I ain't gotta "acknowledge" anything. And y'all ain't my family. Most Americans are immigrants and descendants of immigrants. And that was true 63 years ago as well.

If there is to be a cutoff point I select the civil war. Not because I want to say people coming afterwards are unwelcome, but because people coming afterwards shouldn't think of themselves as the "founding stock". If America is to be a blood and soil nation it is not for the whites it is for the English, their descendants, the descendants of the Dutch in New York, and the descendants of the enslaved.

Go live in a treehouse in the woods and own all the land around you. Why should you get to dictate who is in public spaces? Strangers are a necessary part of civilization. People with foreign cultures, beliefs, and genes are a natural consequence of an expansive market that can provide nearly anything.

Ah ya I did mix up the motte and bailey.

Anyways most of the US was settled by 1870, some parts were a little more filled in, and they were done by 1900. That's why I like civil war as a good cutoff. Plus the civil war shaped the nation just as heavily as the revolutionary war.

We have above us an example of a more American person than most actual Americans.

My ancestors founded this country, and it was based on an idea, not blood. A bunch of nationalist and monarch loving central Europeans started coming over in the 1900's and started trying to make it all about blood. If it's blood then the English, the Dutch, and the descendants of slaves can stay and everyone else can fuck off.

A bunch of them even think that fighting in European and Asian wars (aka every 20th century war) should grant them special consideration. Yuck.

Count Canada too and central America is basically a rounding error.

I have been to India. Some of it looked better than Northern Virginia. At least the area I was working in when I was there.

Much of it was worse. But that's why I said middle class immigrants are great.

My daughter is in public school, less than half the kids in her class are white. She is also in girl scouts. It's about 1/3 each of White, Indian, and Hispanic. In both cases it's been fine. In the case of girl scouts I can't imagine a more American organization for little girls to join.

There are enclaves out there where people don't assimilate. Usually it's in New York in the neighborhood of Little [country name].

Then we need to sell off all the parks. And I don't need to tell you who does most of the farming.

I remember having this same discussion of illegal vs legal immigration 2 decades ago during the Bush years. Back then I was in a high school debate class, and I had all the studies lined up and arguments together about why immigration is good. And once I finished my opening remarks they said "oh we are only talking about how we don't want illegal immigration". My rebuttal of "well then my side is arguing for making all immigration legal". They didn't like that and insisted I needed to argue for illegal immigration.


And no the left did not completely dominate the media landscape back then.

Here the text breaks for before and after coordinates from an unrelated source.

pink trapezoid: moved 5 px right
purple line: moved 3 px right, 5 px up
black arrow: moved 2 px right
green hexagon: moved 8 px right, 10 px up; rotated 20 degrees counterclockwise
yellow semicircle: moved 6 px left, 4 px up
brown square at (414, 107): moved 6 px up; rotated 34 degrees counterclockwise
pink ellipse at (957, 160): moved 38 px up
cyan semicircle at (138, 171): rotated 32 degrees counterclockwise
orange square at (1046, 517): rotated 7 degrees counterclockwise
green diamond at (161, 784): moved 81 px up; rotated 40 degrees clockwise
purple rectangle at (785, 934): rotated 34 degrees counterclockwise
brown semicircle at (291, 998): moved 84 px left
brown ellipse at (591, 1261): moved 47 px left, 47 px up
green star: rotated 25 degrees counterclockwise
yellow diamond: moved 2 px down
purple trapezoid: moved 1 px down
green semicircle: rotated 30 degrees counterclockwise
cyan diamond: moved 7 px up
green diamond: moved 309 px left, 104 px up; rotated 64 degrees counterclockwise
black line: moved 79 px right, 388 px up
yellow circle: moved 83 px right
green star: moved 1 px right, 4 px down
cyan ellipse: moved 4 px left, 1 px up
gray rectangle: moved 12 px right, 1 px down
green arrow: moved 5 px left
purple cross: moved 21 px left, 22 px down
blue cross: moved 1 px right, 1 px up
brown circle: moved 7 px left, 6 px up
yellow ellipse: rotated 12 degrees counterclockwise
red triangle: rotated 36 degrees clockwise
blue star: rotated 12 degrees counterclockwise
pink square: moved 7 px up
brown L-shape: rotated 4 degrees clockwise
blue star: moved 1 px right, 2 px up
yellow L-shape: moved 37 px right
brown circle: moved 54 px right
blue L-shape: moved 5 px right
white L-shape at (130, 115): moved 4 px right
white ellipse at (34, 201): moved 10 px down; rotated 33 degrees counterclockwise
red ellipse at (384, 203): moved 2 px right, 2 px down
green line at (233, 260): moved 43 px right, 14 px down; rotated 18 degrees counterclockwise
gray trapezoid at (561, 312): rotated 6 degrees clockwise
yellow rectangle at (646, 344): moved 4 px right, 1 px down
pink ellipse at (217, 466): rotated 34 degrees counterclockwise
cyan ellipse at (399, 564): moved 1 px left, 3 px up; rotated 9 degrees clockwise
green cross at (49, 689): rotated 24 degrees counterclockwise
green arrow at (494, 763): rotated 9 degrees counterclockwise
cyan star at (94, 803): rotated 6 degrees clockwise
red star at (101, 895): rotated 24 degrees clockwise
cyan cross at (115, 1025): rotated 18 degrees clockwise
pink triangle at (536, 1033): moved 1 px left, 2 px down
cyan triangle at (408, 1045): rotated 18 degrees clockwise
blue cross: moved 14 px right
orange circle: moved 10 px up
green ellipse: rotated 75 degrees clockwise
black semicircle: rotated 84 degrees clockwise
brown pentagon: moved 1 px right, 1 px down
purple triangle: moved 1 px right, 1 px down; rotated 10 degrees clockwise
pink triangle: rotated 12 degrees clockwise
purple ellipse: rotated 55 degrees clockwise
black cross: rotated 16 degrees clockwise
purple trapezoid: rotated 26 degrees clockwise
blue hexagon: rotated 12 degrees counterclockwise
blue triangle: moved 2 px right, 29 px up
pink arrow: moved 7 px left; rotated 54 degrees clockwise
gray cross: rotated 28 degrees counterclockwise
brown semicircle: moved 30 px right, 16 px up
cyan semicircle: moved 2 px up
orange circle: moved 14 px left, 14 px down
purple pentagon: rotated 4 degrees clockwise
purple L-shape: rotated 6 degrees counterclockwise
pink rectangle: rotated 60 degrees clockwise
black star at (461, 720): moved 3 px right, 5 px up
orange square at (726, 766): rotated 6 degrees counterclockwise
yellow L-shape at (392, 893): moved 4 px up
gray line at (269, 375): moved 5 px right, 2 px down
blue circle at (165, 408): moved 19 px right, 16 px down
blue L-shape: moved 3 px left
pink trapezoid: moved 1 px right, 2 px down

Those problems exist without immigration. They are in fact active policy choices on the part of cities and universities respectively.

America is one of the least dense countries in the world. It is a net exporter of food. The US is about three times larger than India in size.

"The country has limited space" is only true in the trite and meaningless sense that it is not actually infinite. But it is certainly not running out of space or even getting all that tight.

The lifeboat metaphor is the ultimate "their is a fixed pie of resources" perspective. And if I believed that "fixed pie" story to be true I'd agree on immigration restrictions. But it's objectively not true and I'd have to lobotomize all the parts of my brain that know anything about economics to believe it.